Clearance of TRL particles requires LPL, hepatic lipase, apoE and other catalytically active apolipoproteins, and functional LDL receptors and LRP1. Enzymatic hydrolysis of TRLs by LPL and acquisition of cholesteryl esters from HDL by CETP results in the formation of cholesterol-enriched remnant particles that are depleted of part of their triglyceride content (see Fig. 27.3 , parts 2, 3, and 9 ). However, defective TRL clearance alone is often not sufficient (except in rare monogenic cases), and overproduction of TRL is usually necessary for hypertriglyceridemia.

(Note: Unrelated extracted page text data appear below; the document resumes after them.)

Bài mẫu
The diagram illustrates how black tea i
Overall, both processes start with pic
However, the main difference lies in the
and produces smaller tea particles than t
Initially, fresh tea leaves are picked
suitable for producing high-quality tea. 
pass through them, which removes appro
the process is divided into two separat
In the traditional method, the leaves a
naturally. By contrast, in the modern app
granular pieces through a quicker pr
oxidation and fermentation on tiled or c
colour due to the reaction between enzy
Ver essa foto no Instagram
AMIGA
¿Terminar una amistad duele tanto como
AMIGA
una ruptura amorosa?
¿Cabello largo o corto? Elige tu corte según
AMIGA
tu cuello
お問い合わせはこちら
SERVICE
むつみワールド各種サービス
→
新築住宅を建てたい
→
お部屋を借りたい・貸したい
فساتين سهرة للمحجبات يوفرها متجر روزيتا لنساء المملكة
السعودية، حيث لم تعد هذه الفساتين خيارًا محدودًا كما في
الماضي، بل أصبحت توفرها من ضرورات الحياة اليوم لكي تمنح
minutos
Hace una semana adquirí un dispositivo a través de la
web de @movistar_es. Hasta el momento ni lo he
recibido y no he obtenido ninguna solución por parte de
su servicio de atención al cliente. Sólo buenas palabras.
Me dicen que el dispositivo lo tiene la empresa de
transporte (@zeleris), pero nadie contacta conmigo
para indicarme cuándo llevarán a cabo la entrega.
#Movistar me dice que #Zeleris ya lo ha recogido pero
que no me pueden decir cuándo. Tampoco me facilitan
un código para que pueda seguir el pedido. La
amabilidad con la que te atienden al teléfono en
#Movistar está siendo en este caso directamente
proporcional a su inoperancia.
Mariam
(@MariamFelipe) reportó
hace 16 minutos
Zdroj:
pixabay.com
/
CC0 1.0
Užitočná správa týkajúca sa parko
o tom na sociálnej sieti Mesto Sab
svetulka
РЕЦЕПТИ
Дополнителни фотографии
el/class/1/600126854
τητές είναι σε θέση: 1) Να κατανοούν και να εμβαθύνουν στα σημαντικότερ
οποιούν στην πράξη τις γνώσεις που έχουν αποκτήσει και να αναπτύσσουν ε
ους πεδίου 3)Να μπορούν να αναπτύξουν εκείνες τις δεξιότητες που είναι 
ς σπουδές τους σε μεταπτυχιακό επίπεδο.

Severe hypertriglyceridemia can result from poorly controlled diabetes or from genetic disorders (polygenic or monogenic) of the processing enzymes or apolipoproteins, often in the context of secondary factors. Severe hypertriglyceridemia is often due to polygenic and nongenetic determinants, often exacerbated in the presence of secondary nongenetic factors, and less commonly due to monogenic conditions. ^, In patients with insulin resistance, metabolic syndrome, or diabetes, elevation of plasma triglyceride levels is usually mild to moderate and occurs most often in the presence of visceral (abdominal) obesity and a diet rich in calories, carbohydrates, and saturated fats. It is now recognized that the genetic basis for severe hypertriglyceridemia is multifactorial due to the combination of poor lifestyle on a background susceptibility of multiple genetic defects each of which raises triglycerides by only a fraction of a mmol/L, the cumulative sum of which produces a clinical phenotype (e.g., familial hypertriglyceridemia, familial combined hyperlipidemia, or type III dyslipidemia). Thus, hypertriglyceridemia is best viewed as a complex disorder arising from the interaction of genetic and nongenetic factors. Primary causes of hypertriglyceridemia ( Table 27.5 ) include the rare monogenic syndromes (homozygous or compound heterozygote mutations) in several canonical genes related to LPL, and the much more common polygenic or multifactorial cases, which could include contributions from rare heterozygote variants in these canonical genes and/or other common variants associated with elevated triglycerides. ^, Genetic screening of siblings of patients with monogenic disorders is suggested.

High-Density Lipoproteins

Reduced plasma levels of HDL-C consistently correlate with the development or presence of ASCVD. Most cases of reduced HDL-C accompany elevated plasma triglycerides and often keep company with other features of metabolic syndrome. Genetic disorders of HDL can result from decreased production or abnormal maturation and increased catabolism. Genetic lipoprotein disorders leading to moderate to severe elevations in plasma triglycerides cause a reduction in HDL-C levels. Monogenic hyperchylomicronemia, polygenic hypertriglyceridemia, and combined hyperlipoproteinemia all associate with reduced HDL-C levels. Plasma triglyceride and HDL-C levels vary inversely. Several mechanisms contribute to this association: (1) decreased lipolysis of TRLs decreases the availability of substrate (phospholipids) for HDL maturation, (2) HDL enriched with triglyceride has an increased catabolic rate and hence reduced plasma concentration, and (3) the augmented pool of TRLs saps cholesterol from the HDL compartment by CETP-mediated exchange.